Structured error output format for stanc?

In short, I’m wondering whether it is possible to get a machine-readable structured error output (e.g., JSON, XML, etc) from the current stanc or a future version (stanc3).

Long version:

I’m currently trying to update the emacs stan-mode to the 2019 standards. One of the new feature is on-the-fly syntax check using flycheck (flycheck-stan. The example picture is a code with a single syntax error in cauchy_lpdf, which the on-the-fly syntax checker underlined.

But I’m having a difficulty parsing stanc error output for this. When there is only one error or info, it is fine. But when there are multiple info like deprecated syntax and an error, parsing them separately becomes little trickier.

Example:

Issues

  • Info’s do not have associated line numbers, making it difficulty to indicate it live
  • An error typically starts with " error" with associated line and column (some times just line). But in this case, the explanation “Probability function…” comes before “error…” making it difficult to capture its beginning unless all possible messages are encoded in the parser.

Ideal output

  • Machine-readable format (e.g., --json option gives the errors in json)
  • Data elements include: line, column, severity (error, warning, info, etc), one-liner error/info message, long error/info body for full description
  • If machine-readable format is too far-fetched, a consistent beginning (Error: in addition to Info:), consistent line number, one liner summary before the multi-line message body can make parsing much easier.
3 Likes

I had the same problem when I had a go at adding flycheck support and an Atom lintr.

1 Like

@jrnold, thanks for your comment. Is the logic for the Aom lintr available somewhere?

stan/src/stan/lang/grammars/semantic_actions_def.cpp seems to be where these messages are generated.
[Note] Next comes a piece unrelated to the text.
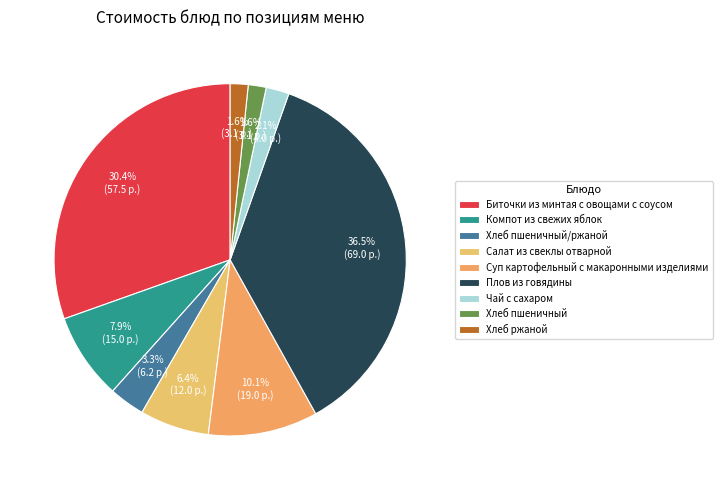

What is the smallest slice in the pie chart?

Хлеб пшеничный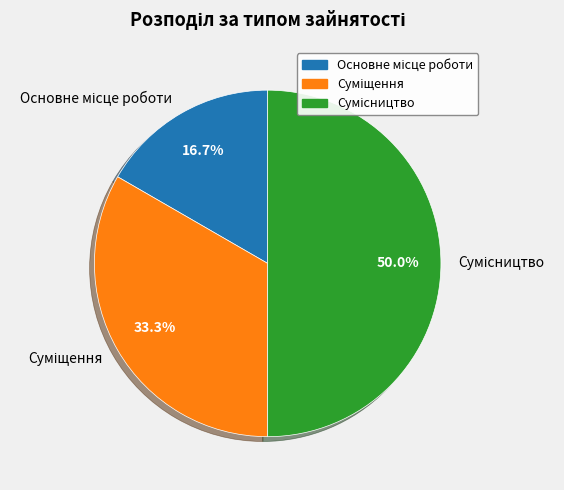

Approximately how many times larger is the value at Основне місце роботи compared to Сумісництво?

0.3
If messages with pass = false all have the same prefix like “Error:” then it will be much easier.

Oh man, I didn’t see this thread! @enetsee and @Matthijs, @kaz-yos here is looking for structured output for the purposes of presentation compilation :)

We were thinking about eventually building something like language server protocol into stanc3: https://github.com/stan-dev/stanc3/issues/65

We have a super vague sketch of an idea for how that could happen using Menhir but haven’t had the time to work on it yet, and didn’t realize there were folks in the community who could make use of it already.

2 Likes

I am documenting what I wrote elsewhere. I solve the issue as follows for now:

flycheck-stan picks up all “Info:…” patterns and error patterns listed here.

These were extracted from semantic_actions_def.cpp by some basic pattern matching.

Fortunately, flycheck is smart enough to warn you even if the patterns are missed because it pick up the non-zero exit code from stanc.

I haven’t implemented support for stanc3, but the corresponding OCaml code may be easier for message extraction.

Thank for the information on the potential future directions!

Of course! Would you be interested at all in working on a Stan Language Server that can integrate with something like https://github.com/emacs-lsp/lsp-mode ? We hear it is the new hotness w.r.t. IDE language support - should allow for error checking, completions, and definitions at least. One time we analyzed what we thought a minimal supporting API would look like and wrote about it here: https://github.com/stan-dev/stanc3/issues/94

We’d be happy to help you get started with OCaml - it’s a lot like a LISP, actually!

1 Like

I am revisiting this now after a couple of weeks of interruption due to grant deadlines. In the latest develop branch of cmdstan (commit 991360f). stanc gives more structured output. Is this already stanc3? Here I can just capture “Warning:” and “Syntax error” to split up the output into individual messages, which is easier.

2 Likes

Yes, develop cmdstan has stanc3 as of end of October.

3 Likes

Thanks for your information!

Hi @seantalts and @rok_cesnovar,

I am currently examining the error patterns in stanc3.

e.g. , https://github.com/kaz-yos/stan-mode/blob/develop/flycheck-stan/examples/example_info_composite_with_error.stanc3out.txt

They are very beautiful in that each individual message has file name, line, column, and extract associated with it!

As far as I can see in my example bad stan files and the expected file in stanc3, there are three types of openings for individual messages.

  • Warning:
  • Syntax error in
  • Semantic error in

Are these exhaustive? Is it correct, the first “Warning” is non-fatal and the latter two “errors” are fatal (not executable).

Also, are these correct as the location in stanc3 code base where these message templates are defined?

Full disclaimer: I dont have an exhaust knowledge of the compiler, hopefully one of the people running the compiler development (@seantalts, @Matthijs, @enetsee, et al) will be able to confirm or correct me and add to my words.

I think you are more or less correct. There are three types of syntax errors (parsing error, lexing error and include error). I think the link you posted for syntax errors is pointing to a different location. Then as you note we have warnings and semantic erros. There is also fatal error that is something that should not happen and is probably a compiler bug if it does.

2 Likes

That sounds right to me.

1 Like

Thanks! I’ll work on flycheck-stan based on these.

2 Likes

The warnings can now be correctly highlighted (underscores) in the developmental version of flycheck-stan!

2 Likes

Fantastic stuff @kaz-yos!

1 Like